_ABOUT THIS EXERCISE_
Extend the forum post below about adding a smoke unit, lights, and sound to an LGB diesel, starting right after its final sentence.

_PASSAGE TO READ_
= = = = =

# Smoke unit and LGB wiring, and some other help needed!



## DarkTalon (Nov 8, 2008)

Alright, so i have an LGB 2090 diesel (not my pic..but this is it.. http://members.optusnet.com.au/lambingflat/050702.jpg ) and I want to add a smoke unit, lights, and maybe sound(if there's room), but I'm unfamiliar with LGB wiring... all i see without tearing the motor block apart is 2 leads labeled BR and GR and connected with a jumper...and on the other side, a lead that says WS.. anyone know what these are all for or how I could wire in the stuff I want to ad?

Now..the smoke unit I have an older Aristo smoke unit from an SD45 laying around that works but cuts out every now and again..but good enough for this little project.. but I need a round stack, what would be the best way of sealing it off to work with a round stack? JB Weld? And while on the topic of a stack..anyone know the best way to make something like this? (again not my pic..)

= = = = =

_EXTRACTED INFORMATION_
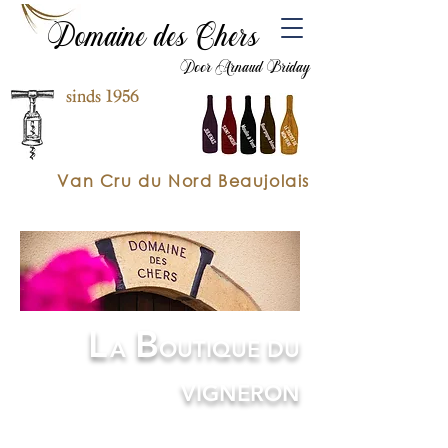
Domaine des Chers
Door Arnaud Briday
sinds 1956
Van Cru du Nord Beaujolais
L
B
A
OUTIQUE DU
VIGNERON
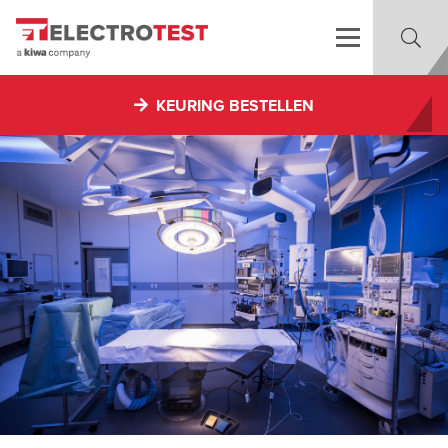
KEURING BESTELLEN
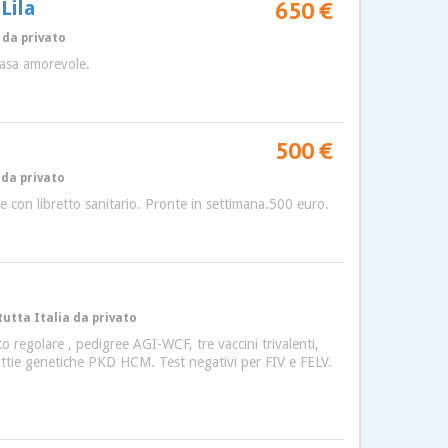
650 €
Lila
 da privato
casa amorevole.
500 €
 da privato
e con libretto sanitario. Pronte in settimana.500 euro.
tutta Italia da privato
 regolare , pedigree AGI-WCF, tre vaccini trivalenti,
alattie genetiche PKD HCM. Test negativi per FIV e FELV.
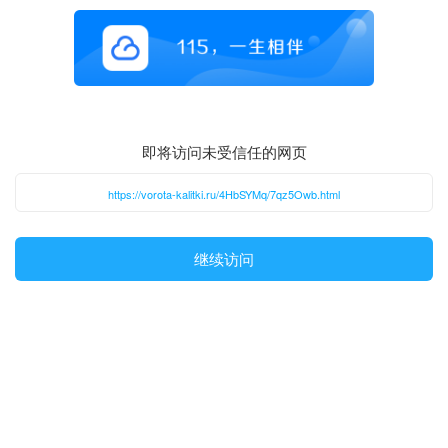
即将访问未受信任的网页
https://vorota-kalitki.ru/4HbSYMq/7qz5Owb.html
继续访问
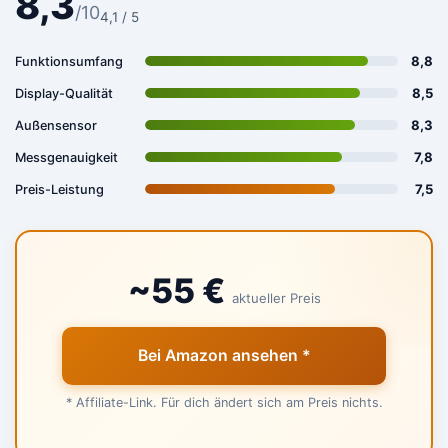
8,3
/10
4,1 / 5
8,8
Funktionsumfang
8,5
Display-Qualität
8,3
Außensensor
7,8
Messgenauigkeit
7,5
Preis-Leistung
~55 €
aktueller Preis
Bei Amazon ansehen *
* Affiliate-Link. Für dich ändert sich am Preis nichts.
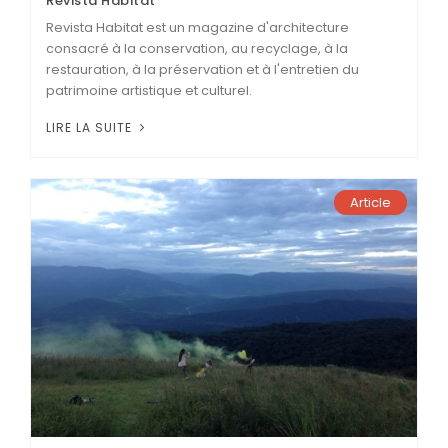
Revista Habitat
Revista Habitat est un magazine d'architecture
consacré à la conservation, au recyclage, à la
restauration, à la préservation et à l'entretien du
patrimoine artistique et culturel.
LIRE LA SUITE
Article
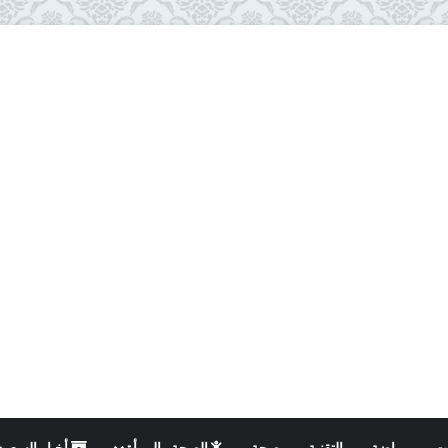
ت
رياضة
التقنية
صحة
الصحة والمرأة
أخبار السعود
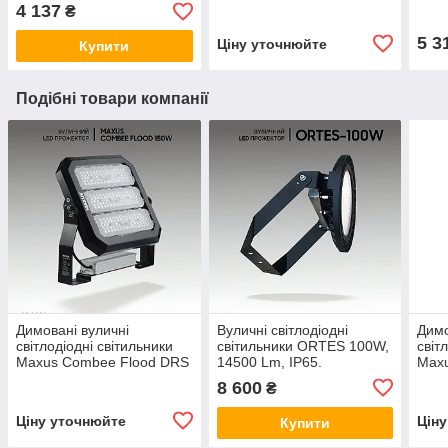
Прожектора вуличні.
100 W, 14000 Lm, IP67.
Ліхт
4 137
₴
Ліхтар вуличний
Прожектора вуличні.
світ
світлодіодний.
5 3
Ціну уточнюйте
Купити
Подібні товари компанії
Димовані вуличні
Вуличні світлодіодні
Димо
світлодіодні світильники
світильники ORTES 100W,
світ
Maxus Combee Flood DRS
14500 Lm, IP65.
Max
150 W, 21000 Lm, IP67.
Прожектора вуличні.
60W,
8 600
₴
Прожектор вуличний
Ліхтар вуличний
Прож
світлодіодний
Ціну уточнюйте
Цін
Купити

= = = = =

_EXERCISE OUTPUT_
http://www.supertruckusa.com/Assets/Images/54896/54896-md.jpg it doesn't have to function(preferred not to function, just stay in an open position)..and for those that can tell what it is in the pic..you've all seen them on a semi-truck, bulldozer,tractor, or small diesel loco stack at least once before..they're a rain cap for straight cut stacks... THANKS!


----------



## Dan Pierce (Jan 2, 2008)

I have added lights and sound to this engine. Plenty of room under the hood. 

You can get LED's in 3mm and 5mm versions. 

The wiring on the motor block is simple, outer wires are the motor itself, and the inner wires are track power. USA motor blocks are the same. 

The letters are German color codes for BRown (BN), GReen, WS is white and the other is yellow.


----------



## DarkTalon (Nov 8, 2008)

Alright, another question..what voltage does the smoke unit need if I decided to make it seperately battery powered?


----------



## George Schreyer (Jan 16, 2009)

see http://www.girr.org/girr/tips/tips6/2060_dcc_tips.html for some info on a similar loco, a 2060.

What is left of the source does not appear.